Bennett will soon be directing a new play, Grim Brenda, written by Ross Willis – a playwright who isn’t afraid to chuck in a challenging stage direction or two. Willis’s first play, Wolfie, opens with this unusual steer: “Just a typical day for the twins floating and chilling in the womb.” In Wonder Boy, directed this year at Bristol Old Vic by Sally Cookson, a child with a stammer struggles to speak in public. (“A hundred eyeballs come out from the floorboards, reads one direction.)

But when I ask the writer about these stagings, he’s not convinced he fits the bill: “To me, none of my stage directions feel that wild … It’s about trying to capture how the character is feeling or really cut to the core of what this play is about.” In Wonder Boy, when the main character cuts out his vocal cords, it’s not about writing experimental stage directions just for the sake of it: “It’s about capturing very clear feelings of rage or hurt.”

Willis is still figuring out how much he needs to say with his stage directions: “You don’t have to describe everything. You only have to give just enough to allow your collaborator to bring their whole soul to your theatrical idea. Mostly you’re collaborating with a director because you want them to bring their taste and amazing stage craft to your work.”

For director Milli Bhatia, collaboration is the most important part of the job. “For me, it always begins with the intention of the playwright,” she says. “There’s a school of thinking, and I hear it a lot with new plays, that you can ignore the stage direction as long as you understand the intention. But I’m interested in interrogating those stage directions from all angles. I love that relationship with the writer.
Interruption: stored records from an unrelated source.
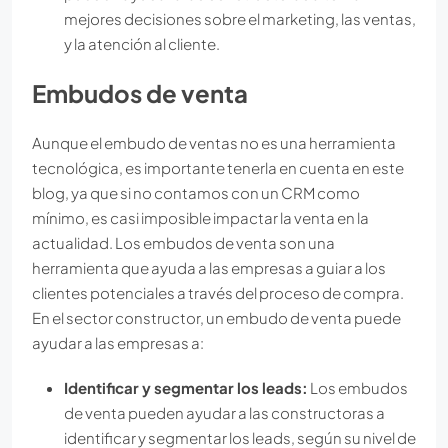
mejores decisiones sobre el marketing, las ventas,
y la atención al cliente.
Embudos de venta
Aunque el embudo de ventas no es una herramienta
tecnológica, es importante tenerla en cuenta en este
blog, ya que si no contamos con un CRM como
mínimo, es casi imposible impactar la venta en la
actualidad. Los embudos de venta son una
herramienta que ayuda a las empresas a guiar a los
clientes potenciales a través del proceso de compra.
En el sector constructor, un embudo de venta puede
ayudar a las empresas a:
Identificar y segmentar los leads:
Los embudos
de venta pueden ayudar a las constructoras a
identificar y segmentar los leads, según su nivel de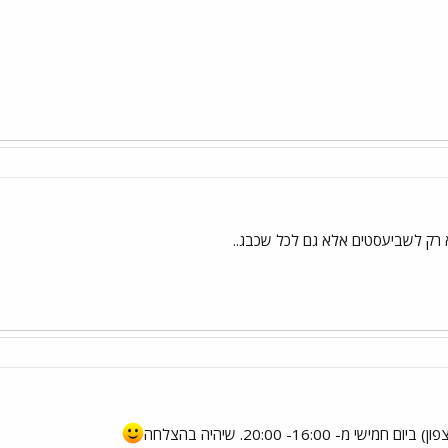
רק לשביעסטים אלא גם לכל שכבג..
 מ- 16:00- 20:00. שיהיה בהצלחה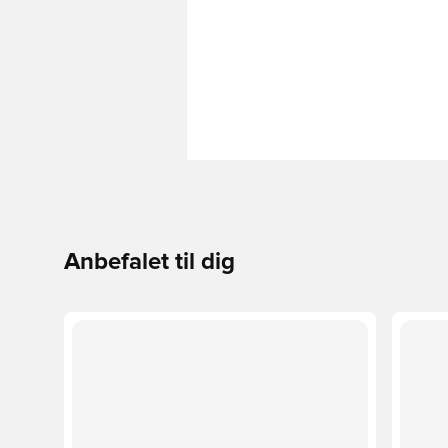
Anbefalet til dig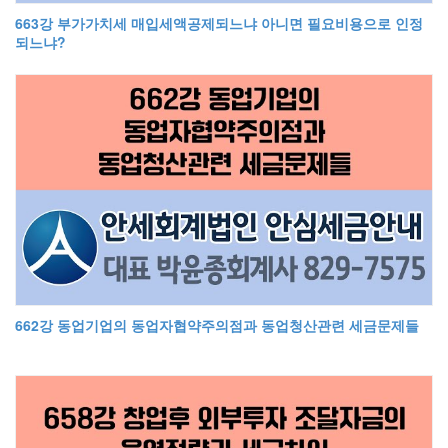
663강 부가가치세 매입세액공제되느냐 아니면 필요비용으로 인정
되느냐?
662강 동업기업의 동업자협약주의점과 동업청산관련 세금문제들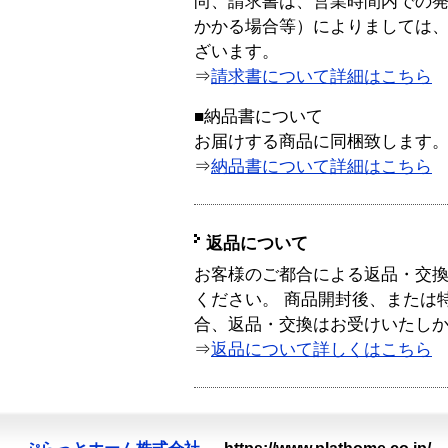
尚、請求書は、営業時間内での
かかる場合等）によりましては
ざいます。
⇒
請求書について詳細はこちら
■納品書について
お届けする商品に同梱致します
⇒
納品書について詳細はこちら
返品について
お客様のご都合による返品・交
ください。 商品開封後、または
合、返品・交換はお受けいたし
⇒
返品について詳しくはこちら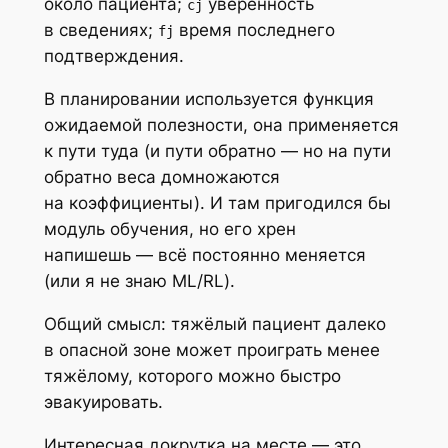
около пациента;
уверенность
cj
в сведениях;
время последнего
fj
подтверждения.
В планировании используется функция
ожидаемой полезности, она применяется
к пути туда (и пути обратно — но на пути
обратно веса домножаются
на коэффициенты). И там пригодился бы
модуль обучения, но его хрен
напишешь — всё постоянно меняется
(или я не знаю ML/RL).
Общий смысл: тяжёлый пациент далеко
в опасной зоне может проиграть менее
тяжёлому, которого можно быстро
эвакуировать.
Интересная докрутка на месте — это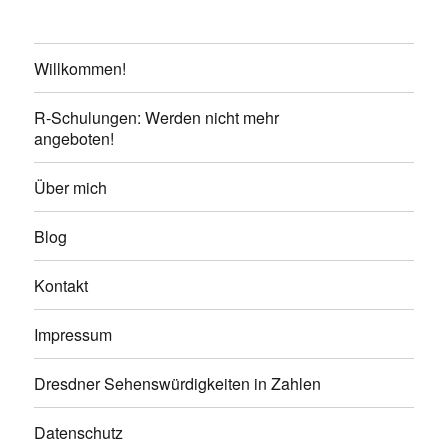
Willkommen!
R-Schulungen: Werden nicht mehr
angeboten!
Über mich
Blog
Kontakt
Impressum
Dresdner Sehenswürdigkeiten in Zahlen
Datenschutz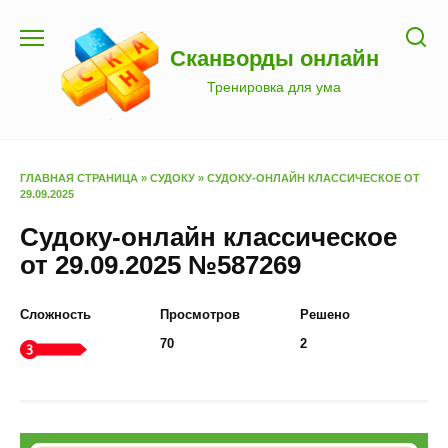
Перейти
к
Сканворды онлайн
содержанию
Тренировка для ума
ГЛАВНАЯ СТРАНИЦА
»
СУДОКУ
»
СУДОКУ-ОНЛАЙН КЛАССИЧЕСКОЕ ОТ
29.09.2025
Судоку-онлайн классическое
от 29.09.2025 №587269
Сложность
Просмотров
Решено
70
2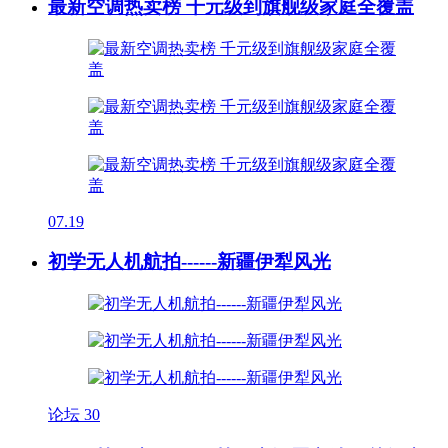
最新空调热卖榜 千元级到旗舰级家庭全覆盖
07.19
初学无人机航拍------新疆伊犁风光
论坛
30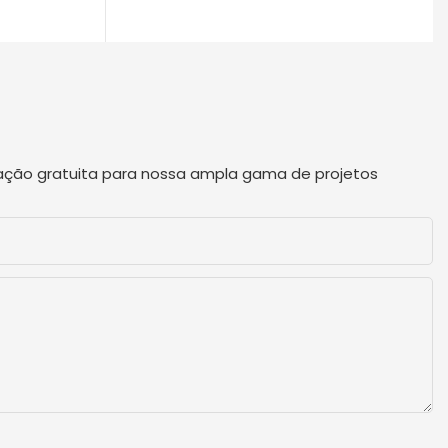
tação gratuita para nossa ampla gama de projetos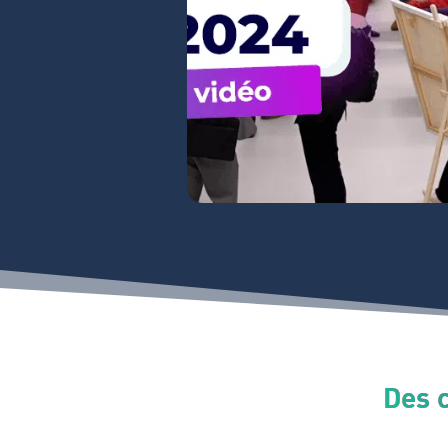
Des c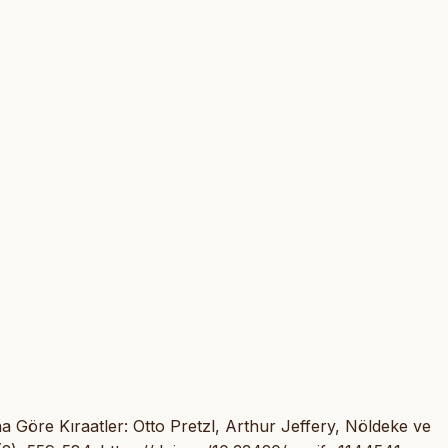
ına Göre Kıraatler: Otto Pretzl, Arthur Jeffery, Nöldeke ve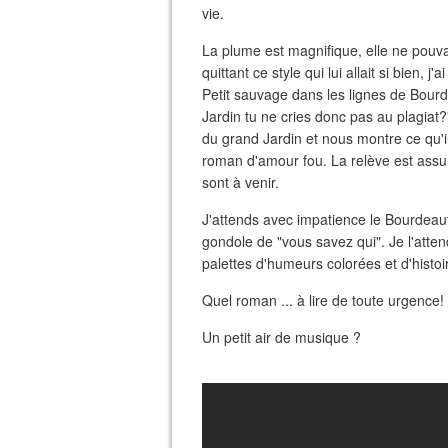
vie.
La plume est magnifique, elle ne pouv
quittant ce style qui lui allait si bien, 
Petit sauvage dans les lignes de Bourde
Jardin tu ne cries donc pas au plagiat?
du grand Jardin et nous montre ce qu'il 
roman d'amour fou. La relève est assu
sont à venir.
J'attends avec impatience le Bourdeau
gondole de "vous savez qui". Je l'atten
palettes d'humeurs colorées et d'histoir
Quel roman ... à lire de toute urgence!
Un petit air de musique ?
I think that’s where the answers come from.”

When Bhatia was mounting Jasmine Lee-Jones’ seven methods of killing kylie jenner – which at one point sees the Twittersphere explode – she found the way into staging the play through a few words inside the preface. “There’s an introductory stage direction, which is only used once and never again: ‘Cleo and Kara are glitching. Make of that what you will.’” For Bhatia, “glitching” suggested an infection or meeting of worlds. “We started interrogating the idea of the internet as sentient and infection spreading. Just this one word completely influenced the mood of the production: the lighting, sound, movement, design,” she says.
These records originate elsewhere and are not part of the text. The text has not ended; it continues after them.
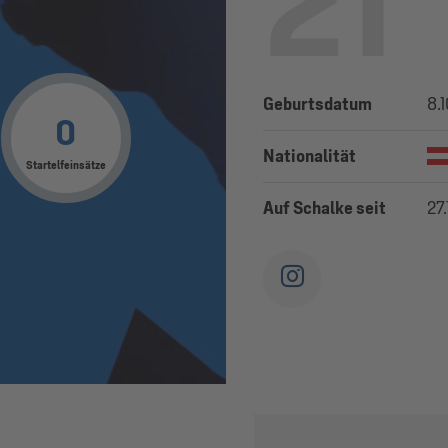
21
Geburtsdatum
8.
0
Nationalität
Startelfeinsätze
Auf Schalke seit
27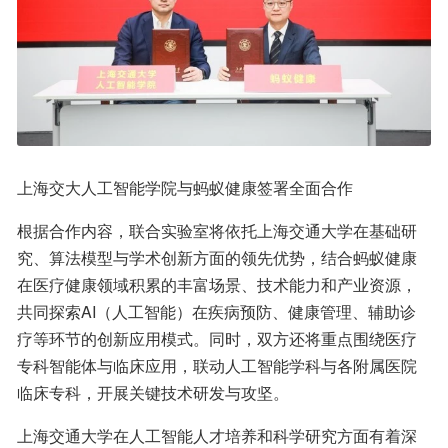
上海交大人工智能学院与蚂蚁健康签署全面合作
根据合作内容，联合实验室将依托上海交通大学在基础研
究、算法模型与学术创新方面的领先优势，结合蚂蚁健康
在医疗健康领域积累的丰富场景、技术能力和产业资源，
共同探索AI（人工智能）在疾病预防、健康管理、辅助诊
疗等环节的创新应用模式。同时，双方还将重点围绕医疗
专科智能体与临床应用，联动人工智能学科与各附属医院
临床专科，开展关键技术研发与攻坚。
上海交通大学在人工智能人才培养和科学研究方面有着深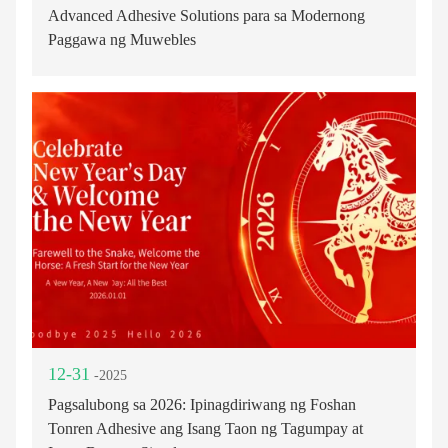
Advanced Adhesive Solutions para sa Modernong
Paggawa ng Muwebles
12-31
-2025
Pagsalubong sa 2026: Ipinagdiriwang ng Foshan
Tonren Adhesive ang Isang Taon ng Tagumpay at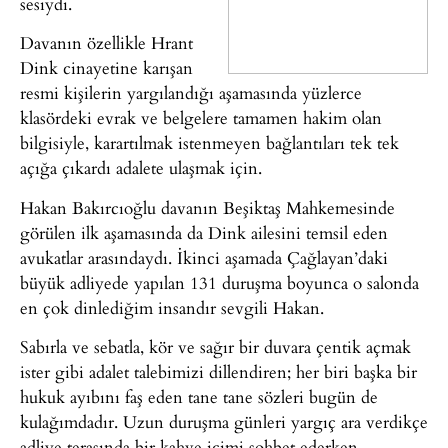
sesiydi.
Davanın özellikle Hrant
Dink cinayetine karışan
resmi kişilerin yargılandığı aşamasında yüzlerce
klasördeki evrak ve belgelere tamamen hakim olan
bilgisiyle, karartılmak istenmeyen bağlantıları tek tek
açığa çıkardı adalete ulaşmak için.
Hakan Bakırcıoğlu davanın Beşiktaş Mahkemesinde
görülen ilk aşamasında da Dink ailesini temsil eden
avukatlar arasındaydı. İkinci aşamada Çağlayan’daki
büyük adliyede yapılan 131 duruşma boyunca o salonda
en çok dinlediğim insandır sevgili Hakan.
Sabırla ve sebatla, kör ve sağır bir duvara çentik açmak
ister gibi adalet talebimizi dillendiren; her biri başka bir
hukuk ayıbını faş eden tane tane sözleri bugün de
kulağımdadır. Uzun duruşma günleri yargıç ara verdikçe
adliye terasında bir kahve içimi sohbet ederken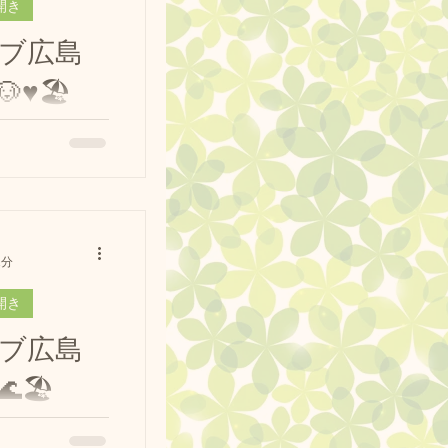
開き
ブ広島
️🏖️
shima
プールで初泳ぎの花
ブ広島 #フレン
ール #ドッグラ
.
1分
開き
ブ広島
🏖️
#ドッグランクラ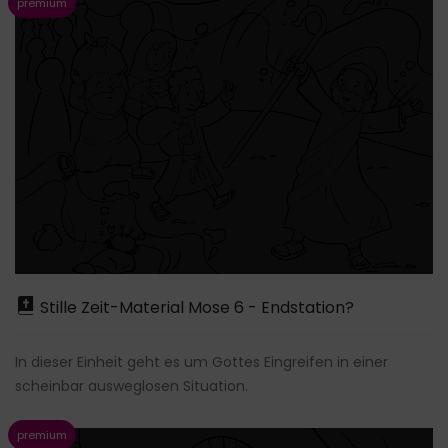
Stille Zeit-Material Mose 6 - Endstation?
In dieser Einheit geht es um Gottes Eingreifen in einer
scheinbar ausweglosen Situation.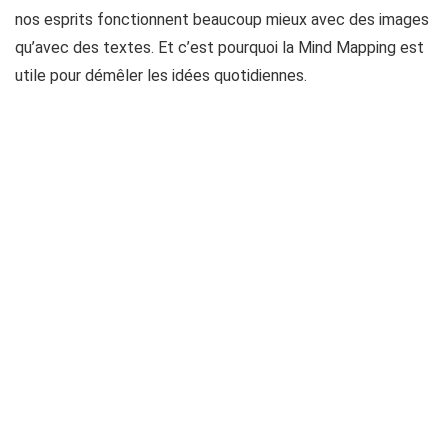
nos esprits fonctionnent beaucoup mieux avec des images
qu’avec des textes. Et c’est pourquoi la Mind Mapping est
utile pour démêler les idées quotidiennes.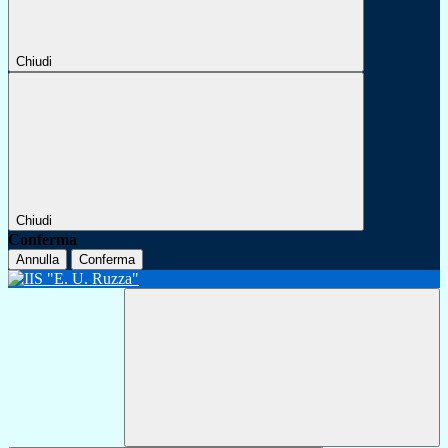
Chiudi
Chiudi
Conferma
Annulla
Conferma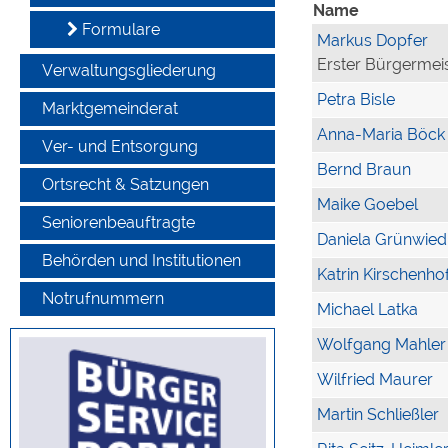
Name
Formulare
Markus Dopfer
Erster Bürgermei
Verwaltungsgliederung
Petra Bisle
Marktgemeinderat
Anna-Maria Böck
Ver- und Entsorgung
Bernd Braun
Ortsrecht & Satzungen
Maike Goebel
Seniorenbeauftragte
Daniela Grünwied
Behörden und Institutionen
Katrin Kirschenho
Notrufnummern
Michael Latka
Wolfgang Mahler
Wilfried Maurer
Martin Schließler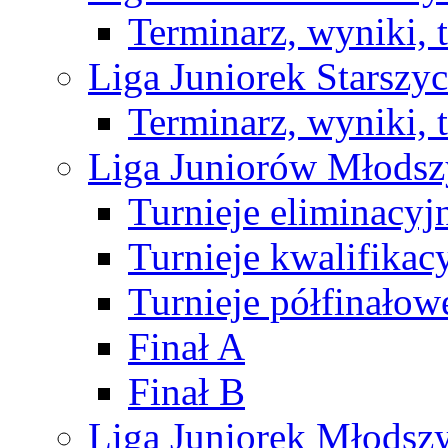
Terminarz, wyniki, 
Liga Juniorek Starsz
Terminarz, wyniki, 
Liga Juniorów Młods
Turnieje eliminacyj
Turnieje kwalifikac
Turnieje półfinałow
Finał A
Finał B
Liga Juniorek Młods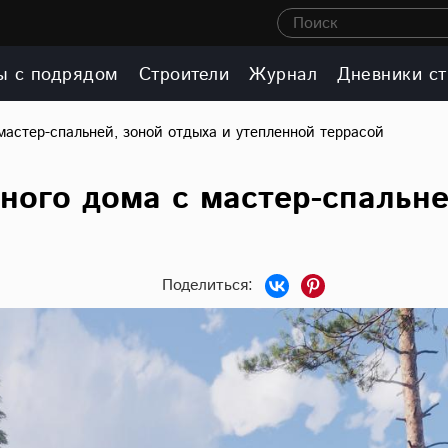
Поиск
ы с подрядом
Строители
Журнал
Дневники ст
мастер-спальней, зоной отдыха и утепленной террасой
ного дома с мастер-спальне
Bhatia talks about hunting for clues and sometimes sounds more like a detective than a director: “I don’t think it’s our job just to honour the stage directions that are there. They’re the first building block of the theatrical language that we have to find for the entire production. But there are many stage directions that aren’t there that we’ll have to create – that simply live in the language of the production and not on the page.”

Director Nadia Latif also stresses the significance of absent stage directions, rather than those already in the text. Latif has worked on some plays with scene-stealing stage directions – particularly the moment in Jackie Sibblies Drury’s Fairview, when the fourth wall is broken and sections of the audience are encouraged to walk up on stage. For Latif, this was actually one of the easiest parts of working on Fairview. What was really tricky was the granular logistical stuff, which often isn’t explicitly referenced in the text. “When you’re doing these plays, you don’t spend a lot of time talking about the issues. I don’t have time to talk about race! I’m worrying about how to get the props on and off,” she says.

It wasn’t the fourth wall or the fearsomely complicated lip-synching that kept Latif up at night during rehearsals. It was where to hide the root vegetables. She says: “There’s this whole gag about [a character] not buying root vegetables. It’s not even a stage direction. All it says is ‘ta-da!’ No matter what the actors tried, the root vegetables flat out refused to be funny.

“We put them in a cupboard, a drawer, a shelf. One day, Rhashan [Stone] put it down the back of the sofa and it was hilarious. It got a huge round of applause.” Latif laughs and lets out a huge sigh of relief: “Finally!”